PM to steer shareholders effort to get LIAT back on course
Prime Minister Freundel Stuart is leading an effort to get LIAT back on sound financial footing, against the backdrop of a warning that if a plan being implemented by the regional airline’s board of directors fails the carrier could be grounded.
Minister of Tourism and International Transport Richard Sealy has disclosed that Stuart will host other leaders of shareholder governments this week with the hope of finding answers to problems such as “prohibitive” air fares, and finding an alternative funding model for LIAT.
“Prime Minister Stuart is leading the effort to get LIAT viable, properly managed and on a sound footing,” he told Barbados TODAY, stressing that the airline was at a point where if it could not become viable, it would have to get out of business.
“You simply can’t continue losing all of that money. None of the shareholders, as it presently stands, can afford to hand a blank cheque every year.
“There will be definite changes going forward. We don’t have any choice in the matter. It is either a better future or the airline will be grounded,” Sealy added, warning that if there was no LIAT “there are countries in the Caribbean that would collapse”.
Sealy identified suspect management decisions, political interference, the involvement of multiple trade unions, and the wear and tear of planes landing and taking off among the problems that have caused the airline to hemorrhage money.
“We have to look at the whole model of how it’s funded. One thing is sure, the airline cannot continue to lose money year in and year out,” he insisted.
The Minister of Tourism also cautioned that if a situation continued where fares had to be increased to allow the airline to continue in the air, travelling on LIAT would become “prohibitive to the average Caribbean citizen”.
“It is already prohibitive to large sections of our population. We would have to look at that and craft a model that will allow us to ultimately get to a point where we can have more affordable travel to maximize the capacity of LIAT,” Sealy said.
He also took a swipe at some Caribbean countries that supported other airlines but refused to invest in LIAT.
“The prime ministers will have to look at having more countries becoming shareholders of LIAT. Dominica came on board recently. Whatever their fiscal challenges, they could still find the resources to come and get a piece of the action. I have a lot of respect for that kind of approach,” the Cabinet Minister said.

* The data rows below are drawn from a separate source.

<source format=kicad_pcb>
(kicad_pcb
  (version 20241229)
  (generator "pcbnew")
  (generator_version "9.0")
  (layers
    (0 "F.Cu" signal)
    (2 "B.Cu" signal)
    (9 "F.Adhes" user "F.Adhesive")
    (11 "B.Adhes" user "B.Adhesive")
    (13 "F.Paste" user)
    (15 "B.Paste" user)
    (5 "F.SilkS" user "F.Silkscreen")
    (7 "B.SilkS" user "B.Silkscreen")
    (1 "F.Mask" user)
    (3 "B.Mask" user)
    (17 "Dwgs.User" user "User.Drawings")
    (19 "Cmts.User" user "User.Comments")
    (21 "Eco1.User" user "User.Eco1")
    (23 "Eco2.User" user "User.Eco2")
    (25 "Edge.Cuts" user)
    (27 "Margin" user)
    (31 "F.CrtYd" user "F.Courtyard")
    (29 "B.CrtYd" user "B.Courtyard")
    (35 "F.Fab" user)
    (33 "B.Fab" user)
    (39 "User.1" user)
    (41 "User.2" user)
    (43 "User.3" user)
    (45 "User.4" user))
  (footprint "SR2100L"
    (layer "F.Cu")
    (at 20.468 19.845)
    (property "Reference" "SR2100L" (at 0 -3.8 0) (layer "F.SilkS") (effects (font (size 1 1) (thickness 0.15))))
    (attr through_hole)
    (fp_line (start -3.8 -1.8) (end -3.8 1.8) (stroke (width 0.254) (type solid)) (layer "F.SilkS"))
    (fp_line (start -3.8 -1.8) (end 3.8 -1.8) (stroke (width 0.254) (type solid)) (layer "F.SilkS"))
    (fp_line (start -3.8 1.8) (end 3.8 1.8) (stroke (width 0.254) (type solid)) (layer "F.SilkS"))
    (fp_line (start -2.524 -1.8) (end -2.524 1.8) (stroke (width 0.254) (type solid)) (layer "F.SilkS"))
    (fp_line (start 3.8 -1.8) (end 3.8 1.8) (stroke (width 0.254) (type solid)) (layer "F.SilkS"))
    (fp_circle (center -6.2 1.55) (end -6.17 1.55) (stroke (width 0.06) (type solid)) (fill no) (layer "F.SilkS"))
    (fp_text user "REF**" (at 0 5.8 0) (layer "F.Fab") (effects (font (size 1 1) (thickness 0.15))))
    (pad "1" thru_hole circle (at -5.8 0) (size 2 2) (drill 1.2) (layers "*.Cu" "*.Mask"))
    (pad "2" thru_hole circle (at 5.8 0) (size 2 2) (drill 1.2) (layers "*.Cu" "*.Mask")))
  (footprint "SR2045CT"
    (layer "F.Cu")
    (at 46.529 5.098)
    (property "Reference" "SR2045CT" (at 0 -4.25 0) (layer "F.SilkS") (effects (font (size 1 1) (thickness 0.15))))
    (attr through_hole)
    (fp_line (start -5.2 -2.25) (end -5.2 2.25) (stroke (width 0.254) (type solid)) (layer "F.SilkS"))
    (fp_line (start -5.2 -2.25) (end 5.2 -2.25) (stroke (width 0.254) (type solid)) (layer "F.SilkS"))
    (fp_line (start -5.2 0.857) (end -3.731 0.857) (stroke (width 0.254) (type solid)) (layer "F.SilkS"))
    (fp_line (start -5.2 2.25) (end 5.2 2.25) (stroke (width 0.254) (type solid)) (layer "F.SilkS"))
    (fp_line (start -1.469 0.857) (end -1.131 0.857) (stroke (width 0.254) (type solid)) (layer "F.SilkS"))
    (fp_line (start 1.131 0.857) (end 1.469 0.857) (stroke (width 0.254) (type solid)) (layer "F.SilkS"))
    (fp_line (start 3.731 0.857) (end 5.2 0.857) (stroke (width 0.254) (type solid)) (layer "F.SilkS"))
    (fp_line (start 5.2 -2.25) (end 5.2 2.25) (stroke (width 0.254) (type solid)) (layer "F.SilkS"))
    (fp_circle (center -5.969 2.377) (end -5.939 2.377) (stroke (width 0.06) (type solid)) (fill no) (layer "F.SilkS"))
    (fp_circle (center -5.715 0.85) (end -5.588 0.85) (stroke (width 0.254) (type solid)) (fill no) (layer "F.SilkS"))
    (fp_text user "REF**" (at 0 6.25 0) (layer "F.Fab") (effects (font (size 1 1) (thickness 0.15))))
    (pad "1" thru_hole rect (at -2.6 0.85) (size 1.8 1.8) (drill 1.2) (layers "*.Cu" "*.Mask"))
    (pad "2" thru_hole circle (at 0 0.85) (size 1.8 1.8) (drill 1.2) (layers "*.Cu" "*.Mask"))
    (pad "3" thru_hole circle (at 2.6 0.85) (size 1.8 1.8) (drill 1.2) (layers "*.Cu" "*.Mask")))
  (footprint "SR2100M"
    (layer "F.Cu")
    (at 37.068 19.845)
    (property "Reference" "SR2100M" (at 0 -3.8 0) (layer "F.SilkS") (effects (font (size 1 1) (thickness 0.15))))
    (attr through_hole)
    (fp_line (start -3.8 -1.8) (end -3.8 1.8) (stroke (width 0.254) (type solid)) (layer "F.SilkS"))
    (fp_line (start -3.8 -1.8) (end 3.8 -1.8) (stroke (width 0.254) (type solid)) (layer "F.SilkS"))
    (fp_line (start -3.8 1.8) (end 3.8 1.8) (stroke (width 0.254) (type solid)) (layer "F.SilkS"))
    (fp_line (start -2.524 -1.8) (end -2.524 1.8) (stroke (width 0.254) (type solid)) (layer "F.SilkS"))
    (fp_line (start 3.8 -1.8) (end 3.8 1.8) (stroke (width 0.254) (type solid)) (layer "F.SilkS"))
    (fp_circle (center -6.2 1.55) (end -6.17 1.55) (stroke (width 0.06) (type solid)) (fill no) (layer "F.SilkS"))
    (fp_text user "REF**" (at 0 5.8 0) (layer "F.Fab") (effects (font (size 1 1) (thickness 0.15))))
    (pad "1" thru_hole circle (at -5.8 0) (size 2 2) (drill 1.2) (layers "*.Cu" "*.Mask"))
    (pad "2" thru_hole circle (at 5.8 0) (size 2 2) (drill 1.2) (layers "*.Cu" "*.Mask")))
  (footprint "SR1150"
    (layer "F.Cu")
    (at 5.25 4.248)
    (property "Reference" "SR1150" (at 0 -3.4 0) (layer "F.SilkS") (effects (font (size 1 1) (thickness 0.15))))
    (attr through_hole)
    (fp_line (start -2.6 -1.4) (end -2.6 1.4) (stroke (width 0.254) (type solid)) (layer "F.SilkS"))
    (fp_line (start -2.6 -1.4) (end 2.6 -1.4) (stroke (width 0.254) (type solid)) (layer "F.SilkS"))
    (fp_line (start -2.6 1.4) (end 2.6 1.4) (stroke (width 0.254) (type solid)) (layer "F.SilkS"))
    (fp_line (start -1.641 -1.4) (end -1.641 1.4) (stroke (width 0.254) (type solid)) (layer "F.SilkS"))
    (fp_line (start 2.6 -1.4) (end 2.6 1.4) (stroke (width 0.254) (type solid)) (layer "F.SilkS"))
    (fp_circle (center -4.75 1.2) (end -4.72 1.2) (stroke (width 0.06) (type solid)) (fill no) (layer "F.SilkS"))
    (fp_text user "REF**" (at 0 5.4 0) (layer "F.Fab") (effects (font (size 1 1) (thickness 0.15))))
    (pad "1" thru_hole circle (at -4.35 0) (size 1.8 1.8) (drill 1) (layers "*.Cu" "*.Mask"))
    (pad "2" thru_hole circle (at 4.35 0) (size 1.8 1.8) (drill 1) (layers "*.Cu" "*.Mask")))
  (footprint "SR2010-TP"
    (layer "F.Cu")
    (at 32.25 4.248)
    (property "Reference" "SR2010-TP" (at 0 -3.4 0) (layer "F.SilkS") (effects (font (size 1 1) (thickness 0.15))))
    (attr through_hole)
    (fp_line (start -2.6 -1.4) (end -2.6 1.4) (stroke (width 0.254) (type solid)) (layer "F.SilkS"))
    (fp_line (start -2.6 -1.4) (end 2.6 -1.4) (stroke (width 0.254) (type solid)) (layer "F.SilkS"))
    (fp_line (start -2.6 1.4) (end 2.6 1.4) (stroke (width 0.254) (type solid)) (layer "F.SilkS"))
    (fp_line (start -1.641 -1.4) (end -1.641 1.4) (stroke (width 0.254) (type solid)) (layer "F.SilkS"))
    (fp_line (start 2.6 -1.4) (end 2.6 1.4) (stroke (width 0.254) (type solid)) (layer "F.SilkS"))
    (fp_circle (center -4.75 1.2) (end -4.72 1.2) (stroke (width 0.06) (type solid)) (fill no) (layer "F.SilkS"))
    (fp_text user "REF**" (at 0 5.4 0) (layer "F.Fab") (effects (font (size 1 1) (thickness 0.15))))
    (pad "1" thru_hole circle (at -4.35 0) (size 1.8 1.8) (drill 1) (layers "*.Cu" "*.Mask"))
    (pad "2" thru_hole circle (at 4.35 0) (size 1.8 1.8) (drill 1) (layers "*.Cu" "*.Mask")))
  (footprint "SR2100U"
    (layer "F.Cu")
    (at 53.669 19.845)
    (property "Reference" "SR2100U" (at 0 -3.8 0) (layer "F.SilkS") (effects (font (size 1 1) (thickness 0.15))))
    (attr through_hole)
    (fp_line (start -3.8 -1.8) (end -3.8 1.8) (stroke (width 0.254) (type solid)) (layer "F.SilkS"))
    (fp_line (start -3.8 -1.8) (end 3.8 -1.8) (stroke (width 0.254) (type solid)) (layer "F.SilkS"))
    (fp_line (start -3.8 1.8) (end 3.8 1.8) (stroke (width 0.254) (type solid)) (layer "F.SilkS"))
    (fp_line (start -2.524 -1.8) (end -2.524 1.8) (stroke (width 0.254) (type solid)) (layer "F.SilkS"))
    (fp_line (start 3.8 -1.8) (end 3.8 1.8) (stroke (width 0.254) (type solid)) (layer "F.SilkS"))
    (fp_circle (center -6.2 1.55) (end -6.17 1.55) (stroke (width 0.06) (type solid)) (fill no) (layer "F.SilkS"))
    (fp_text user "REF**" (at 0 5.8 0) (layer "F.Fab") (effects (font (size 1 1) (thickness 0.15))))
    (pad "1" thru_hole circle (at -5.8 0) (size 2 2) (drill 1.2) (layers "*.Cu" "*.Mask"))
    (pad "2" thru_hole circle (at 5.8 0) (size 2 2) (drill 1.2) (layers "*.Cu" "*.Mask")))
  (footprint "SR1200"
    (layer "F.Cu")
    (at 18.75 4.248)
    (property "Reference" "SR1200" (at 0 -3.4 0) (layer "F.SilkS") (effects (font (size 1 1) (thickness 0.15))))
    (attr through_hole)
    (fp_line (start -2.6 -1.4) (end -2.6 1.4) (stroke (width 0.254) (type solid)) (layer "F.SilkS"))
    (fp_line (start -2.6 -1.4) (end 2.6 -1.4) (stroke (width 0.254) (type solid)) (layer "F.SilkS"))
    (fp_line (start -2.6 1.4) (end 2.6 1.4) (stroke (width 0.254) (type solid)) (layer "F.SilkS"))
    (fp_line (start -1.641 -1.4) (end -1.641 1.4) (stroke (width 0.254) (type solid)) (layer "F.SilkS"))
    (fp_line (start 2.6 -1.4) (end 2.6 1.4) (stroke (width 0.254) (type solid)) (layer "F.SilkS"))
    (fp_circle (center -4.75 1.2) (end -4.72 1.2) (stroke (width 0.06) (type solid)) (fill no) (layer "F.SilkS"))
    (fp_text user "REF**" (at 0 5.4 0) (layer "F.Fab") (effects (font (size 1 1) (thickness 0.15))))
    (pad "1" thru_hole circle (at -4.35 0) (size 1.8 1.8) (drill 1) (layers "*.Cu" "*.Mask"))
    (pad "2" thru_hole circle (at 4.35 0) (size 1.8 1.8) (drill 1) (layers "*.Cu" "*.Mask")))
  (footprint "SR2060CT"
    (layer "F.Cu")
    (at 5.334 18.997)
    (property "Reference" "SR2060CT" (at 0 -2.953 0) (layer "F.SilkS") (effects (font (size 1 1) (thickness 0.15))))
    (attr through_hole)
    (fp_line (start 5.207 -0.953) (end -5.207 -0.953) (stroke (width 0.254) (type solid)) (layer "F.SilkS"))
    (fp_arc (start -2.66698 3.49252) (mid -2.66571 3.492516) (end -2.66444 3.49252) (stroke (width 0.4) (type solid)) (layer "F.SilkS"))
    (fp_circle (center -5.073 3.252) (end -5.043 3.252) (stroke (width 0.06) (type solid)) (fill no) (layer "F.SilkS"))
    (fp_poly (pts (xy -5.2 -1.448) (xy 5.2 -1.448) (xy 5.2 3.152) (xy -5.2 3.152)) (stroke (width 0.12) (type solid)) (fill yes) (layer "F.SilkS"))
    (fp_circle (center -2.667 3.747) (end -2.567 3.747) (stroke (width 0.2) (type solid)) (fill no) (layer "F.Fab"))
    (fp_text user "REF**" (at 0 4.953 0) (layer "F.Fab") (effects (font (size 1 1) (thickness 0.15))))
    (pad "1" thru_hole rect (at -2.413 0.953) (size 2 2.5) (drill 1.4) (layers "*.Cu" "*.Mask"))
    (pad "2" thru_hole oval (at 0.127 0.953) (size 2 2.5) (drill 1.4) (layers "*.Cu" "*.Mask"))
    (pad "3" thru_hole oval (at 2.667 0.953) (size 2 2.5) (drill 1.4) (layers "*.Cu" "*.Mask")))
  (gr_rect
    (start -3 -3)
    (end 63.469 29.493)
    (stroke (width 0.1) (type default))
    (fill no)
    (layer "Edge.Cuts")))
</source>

“There are some others who are probably in a little better off shape than Dominica. There are some others who find money to give extra regional airlines, but can’t find a cent for LIAT. Many of these folks need LIAT more than Barbados does.
“Even some of the largest critics of LIAT . . . their governments could not survive if they didn’t have LIAT landing at their airports,” Sealy said.
However, he was quick to add that the aim was not to antagonize any government, but to get the airline in shape and hopefully in the process get additional investors involved.
“If we don’t, we would work with who we have to work with. But I do look forward to seeing other people get involved,” he said.
The Minister of Tourism was speaking against the backdrop of efforts by Antigua & Barbuda to secure greater control of the airline and to keep as many services in that twin-island nation as possible.
Sealy told Barbados TODAY it was not important to focus on such matters, contending that neither the location of the airline nor who controlled it was important. He said the LIAT board moving forward with a plan to improve the carrier financially was the most important matter at this stage.
“There is a proposal that . . . the chief executive officer has been trying to implement and we will see how that goes. That is the first step. It [the board plan] calls for a series of decisions to be made,” Sealy said.
“We look forward to getting the airline on a sound footing [and] we think the board is going in the right direction.”